Related Work & Insights¶
- Compared with monocular methods (DepthAnything V2, Marigold, etc.): this paper reveals that, as "generative models" mapping texture cues to geometry, these methods are inherently susceptible to simulated textures; fine-tuning does not fundamentally resolve the issue—performance improves on illusion regions but degrades on ordinary regions.
- Compared with stereo methods (RAFT-Stereo, IGEV, etc.): reflections on mirror/transparent surfaces cause matching failures; fine-tuning is similarly limited because the learning signals from different illusion types conflict with each other.
- Compared with multi-view methods (DUSt3R, VGGT): these exhibit a strong monocular bias in illusion scenarios.
- Compared with the Booster dataset: Booster focuses on transparent/reflective surfaces, whereas this work covers a broader scope (five illusion categories).
The core insight—complementary monocular-stereo fusion driven by VLM commonsense reasoning—is generalizable to other 3D tasks that require handling "counter-intuitive" scenes.
Rating¶
- Novelty: ⭐⭐⭐⭐ The problem formulation is highly novel (the first systematic study of 3D visual illusions), though the fusion approach itself (dual-branch + confidence-based fusion) follows a relatively standard technical paradigm.
- Experimental Thoroughness: ⭐⭐⭐⭐⭐ The dataset construction is comprehensive, the baseline comparisons are extensive, the ablation study is thorough, and fine-tuning analysis as well as downstream task (3D detection) visualization are included.

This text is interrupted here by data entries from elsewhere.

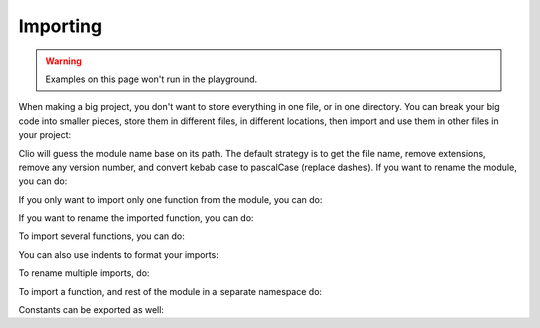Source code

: Importing
=========

.. warning:: Examples on this page won't run in the playground.

When making a big project, you don't want to store everything in one file, or in one directory. You can break your big code into smaller pieces, store them in different files, in different locations, then import and use them in other files in your project:

.. tabbed:: main.clio

  .. playground::
    :height: 360

    import "./greetings"

    export fn main argv:
      "World" -> greetings.hello

.. tabbed:: greetings.clio

  .. playground::
    :height: 360

    export fn hello arg:
      console.log "Hello" arg


Clio will guess the module name base on its path.
The default strategy is to get the file name, remove extensions,
remove any version number, and convert kebab case to pascalCase (replace dashes).
If you want to rename the module, you can do:

.. tabbed:: main.clio

  .. playground::
    :height: 360

    import "./greetings" as g
    -- OR
    from "greetings" import * as g

    export fn main argv:
      "World" -> g.hello

.. tabbed:: greetings.clio

  .. playground::
    :height: 360

    export fn hello arg:
      console.log "Hello" arg

If you only want to import only one function from the module, you can do:

.. tabbed:: main.clio

  .. playground::
    :height: 360

    from "./greetings" import hello

    export fn main argv:
      "World" -> hello

.. tabbed:: greetings.clio

  .. playground::
    :height: 360

    export fn hello arg:
      console.log "Hello" arg

If you want to rename the imported function, you can do:

.. tabbed:: main.clio

  .. playground::
    :height: 360

    from "./greetings" import hello as my_function

    export fn main argv:
      "World" -> my_function

.. tabbed:: greetings.clio

  .. playground::
    :height: 360

    export fn hello arg:
      console.log "Hello" arg

To import several functions, you can do:

.. tabbed:: main.clio

  .. playground::
    :height: 360

    from "./greetings" import hello bye

    export fn main argv:
      "World" -> hello

.. tabbed:: greetings.clio

  .. playground::
    :height: 500

    export fn hello arg:
      console.log "Hello" arg

    export fn bye arg:
      console.log "Bye" arg

You can also use indents to format your imports:

.. tabbed:: main.clio

  .. playground::
    :height: 500

    from "./greetings" import
      hello
      bye

    export fn main argv:
      "World" -> hello

.. tabbed:: greetings.clio

  .. playground::
    :height: 400

    export fn hello arg:
      console.log "Hello" arg

    export fn bye arg:
      console.log "Bye" arg

To rename multiple imports, do:

.. tabbed:: main.clio

  .. playground::
    :height: 500

    from "./greetings" import
      hello as my_function
      bye

    export fn main argv:
      "World" -> my_function

.. tabbed:: greetings.clio

  .. playground::
    :height: 400

    export fn hello arg:
      console.log "Hello" arg

    export fn bye arg:
      console.log "Bye" arg

To import a function, and rest of the module in a separate namespace do:

.. tabbed:: main.clio

  .. playground::
    :height: 500

    from "./greetings" import
      bye
      * as greetings

    export fn main argv:
      "World" -> greetings.hello

.. tabbed:: greetings.clio

  .. playground::
    :height: 400

    export fn hello arg:
      console.log "Hello" arg

    export fn bye arg:
      console.log "Bye" arg

Constants can be exported as well:

.. playground::
  :height: 400
  
  42 => export answer
  export pi = 3.14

- Writing Quality: ⭐⭐⭐⭐ The writing is clear, with in-depth analysis of problem motivation and complementarity; however, certain dataset construction details (e.g., mathematical derivation of plane fitting) occupy disproportionate space.
- Value: ⭐⭐⭐⭐ The paper surfaces an overlooked yet important problem, and the dataset and benchmark offer long-term value to the community; however, the high computational cost of the VLM fusion component limits practical applicability.